Over the past two weeks, we’ve talked about some practical steps on how to see a therapist. But when exactly should you see one?
When I’ve suggested seeing a therapist to people in the past who I thought could really benefit from it, some of the reactions I got included:
Oh my problem isn’t that serious. I don’t need it.
Therapy is for other people, but not for me.
Why should I see one? I don’t have a disorder.
But therapy isn’t just those who are struggling mental illness. I’m a firm believer that people at any stage in their lives could benefit from it. Whether you want to get a mental health check up or just talk through something that happened earlier in the week, it can be really helpful.

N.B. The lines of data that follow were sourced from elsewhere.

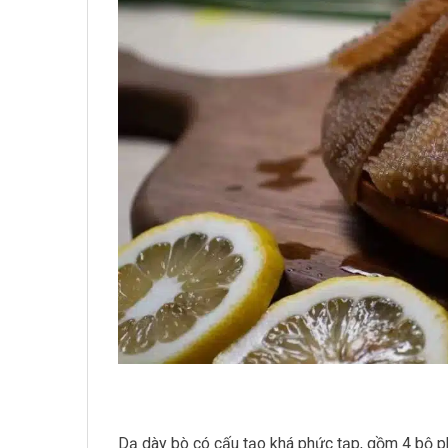
Dạ dày bò có cấu tạo khá phức tạp, gồm 4 bộ phậ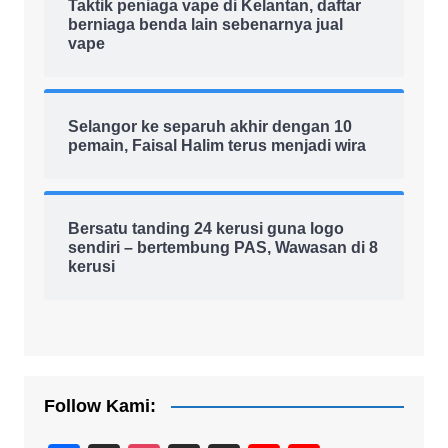
Taktik peniaga vape di Kelantan, daftar
berniaga benda lain sebenarnya jual
vape
Selangor ke separuh akhir dengan 10
pemain, Faisal Halim terus menjadi wira
Bersatu tanding 24 kerusi guna logo
sendiri – bertembung PAS, Wawasan di 8
kerusi
Follow Kami:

In order to understand how therapy can be useful, here is a framework for how I think about the different levels of Emotional Debt:
Mild
Moderate
Severe
Different Levels of Emotional Debt
In order to make this discussion really concrete, let’s use an example and pretend that my pet dog El Chapo just passed away and I’m grieving.
Mild
This level Emotional Debt affects me but doesn’t really disrupt my life.
How I’m reacting
I’m sad at work. It’s hard to focus on my tasks but I still complete them. I think about El Chapo a lot and post pictures of him on Facebook. I chat with my friends about how much I miss my dog. Sadness sticks with me but doesn’t overwhelm me.
How therapy can help
Therapy can help me process the loss of El Chapo in a judgement free zone. It’ll give me the space I need to truly grieve and express everything I might be going through. I can also receive the comfort and care that I may not get through my friends or family. I don’t need a therapist, but it could help accelerate the process of me coming to terms with my dog’s death.
Moderate
This level of Emotional Debt disrupts my life but doesn’t completely stop me from functioning.
How I’m reacting
I feel sad, maybe even depressed. It’s really hard for me to finish my tasks and I’m even late on a few of them. My boss ends up asking if I’m doing okay because she notices that my work is being affected. I don’t want to hang out with my friends even though they ask me to get dinner. There are times when I’m overwhelmed by my sadness. At night, I cry before I go to bed.
How therapy can help
Therapy can help me understand the process of grief. It can help me explore the deeper themes that El Chapo is bringing up. I’ll be able to receive not only the compassion and care that I need, but some tools to not get stuck in the sadness. In this way, it can even prevent depression from setting in. Therapy isn’t required, but is highly recommended.
Severe
This level of Emotional Debt completely disrupts my life and prevents me from functioning.
How I’m reacting
I can’t get out of bed. I can’t go to work. I stay in my room and don’t want to talk to anyone. I barely eat and I sleep 16 hours a day. I don’t have the energy to do anything and it’s been like this for months.
How therapy can help
At this point, professional help is strongly recommended. My sadness has gotten to the point where it has completely overwhelmed me and I can’t do the basic things such as eating or sleeping. I need someone to help guide me through my grief and to help process it in a healthy way. I may even need some medication.
Discussion Questions
The different levels of Emotional Debt can be applied to almost anything you are going through. Next week, we are going to use this framework to explore anxiety, something many of us are dealing with in the midst of this pandemic.
What was something you recently have been bothered by?
Was it mild, moderate, or severe?
How did you process or attempt to pay down that Emotional Debt?